Die übliche lässige Art zieht nicht

Der 50-jährige Oliver N. drang mit seiner üblichen, rechthaberischen und etwas lässigen Art bei Kahler nicht durch. „Setzen sie sich aufrecht und sprechen sie ins Mikrofon“. Ein solcher Satz, von jemand anderem gesagt, könnte Oliver N. schon wütend machen. Werner Kahler aber kann einen solchen Satz so sagen, dass Oliver N. Kahlers Aufforderung Folge leistete.

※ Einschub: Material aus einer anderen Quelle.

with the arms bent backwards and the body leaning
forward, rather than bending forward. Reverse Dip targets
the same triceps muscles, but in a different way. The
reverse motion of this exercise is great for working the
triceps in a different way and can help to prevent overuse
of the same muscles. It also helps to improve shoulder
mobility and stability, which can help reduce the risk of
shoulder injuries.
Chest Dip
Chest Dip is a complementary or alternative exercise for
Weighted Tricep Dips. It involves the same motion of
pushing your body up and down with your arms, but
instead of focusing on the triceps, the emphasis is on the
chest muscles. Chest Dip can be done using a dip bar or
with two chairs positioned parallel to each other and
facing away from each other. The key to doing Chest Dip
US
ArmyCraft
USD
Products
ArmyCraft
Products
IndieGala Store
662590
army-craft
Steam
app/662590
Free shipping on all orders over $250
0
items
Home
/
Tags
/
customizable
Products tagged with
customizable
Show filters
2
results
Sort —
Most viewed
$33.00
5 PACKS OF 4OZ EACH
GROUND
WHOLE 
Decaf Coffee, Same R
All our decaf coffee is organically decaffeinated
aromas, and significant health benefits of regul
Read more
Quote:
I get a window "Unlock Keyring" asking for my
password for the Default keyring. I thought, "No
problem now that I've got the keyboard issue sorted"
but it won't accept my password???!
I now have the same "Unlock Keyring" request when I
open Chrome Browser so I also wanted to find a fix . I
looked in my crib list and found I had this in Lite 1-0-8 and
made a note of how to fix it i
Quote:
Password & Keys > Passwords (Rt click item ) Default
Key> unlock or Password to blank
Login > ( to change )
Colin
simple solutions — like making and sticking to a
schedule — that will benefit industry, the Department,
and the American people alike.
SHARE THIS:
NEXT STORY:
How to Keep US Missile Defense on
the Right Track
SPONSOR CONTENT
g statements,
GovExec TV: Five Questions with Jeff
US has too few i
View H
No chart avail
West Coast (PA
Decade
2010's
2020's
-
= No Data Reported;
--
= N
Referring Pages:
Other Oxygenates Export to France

Und er leistete nur bedingt jenen Widerstand, den er schon öfter vor Gericht exerziert hatte: Diskutieren, Widersprechen, Dazwischenreden. Kahler diktierte beim ersten Dazwischenreden zu Protokoll: „Der Angeklagte wird ermahnt, dass in diesem Sitzungssaal der Vorsitzende die Verhandlung führt. Beim nächsten Zwischenruf wird Ordnungsgeld verhängt.“

Kahler erläuterte sodann den Sinn des Berufungsverfahrens: Staatsanwaltschaft und Verteidiger hatten gegen das Ersturteil Berufung eingelegt, die Berufung jedoch jeweils auf den Rechtsfolgenausspruch beschränkt. Damit standen Sachverhalt und Schuldspruch im Berufungsprozess nicht mehr zur Debatte, nur noch die Höhe der Strafe. Oliver N., der protestierend sagte, er sei nicht schuldig, wurde von Verteidiger Johannes Driendl gebremst: „Sie haben in erster Instanz gestanden, sogar gesagt, dass sie sich bei der Oberbürgermeisterin entschuldigt haben.“

Wie Oliver N. aus der Spur geriet

In der Berufungsverhandlung kam erneut zur Sprache, wie Oliver N. aus der Spur geriet: Wie er Probleme mit Freundin und Bruder bekam, sich zu unrecht von Polizei und Justiz verfolgt und von seiner Bank betrogen fühlte. Wie er in desolater psychischer Lage eine Auszeit in Brasilien suchte und dort in einer deutschen Kolonie von obskuren Theorien der die Rechtsordnung ablehnenden „Reichsbürger“ infiziert wurde. Das zeigte sich wieder im Prozess: Oliver N.’s Hinweis, dass die Strafprozessordnung nicht mehr gelte, konterte Kahler mit: „In diesem Gerichtssaal schon.“

Die Berufungskammer verwarf sowohl die Berufung der Staatsanwaltschaft als auch die des Verteidigers Johannes Driendl. Der über 70-Jährige Driendl sagte im Plädoyer: „Es fällt mir schwer, sie im Punkt der Holocaustlüge zu verteidigen. Ansonsten sollen sie auch künftig ihre Meinung sagen. Aber ohne Beleidigungen. Wenn sie fair bleiben, kriegen sie weiter von mir Rückendeckung.“

Die wird Oliver N. brauchen, denn er wird Kahler wiederbegegnen: Dann wird auf die Berufung der Staatsanwaltschaft der Fall der Brandanschlags auf den Sender am Oschenberg verhandelt. Oliver N. war von diesem Vorwurf am 25. Juli aus Mangel an Beweisen freigesprochen worden.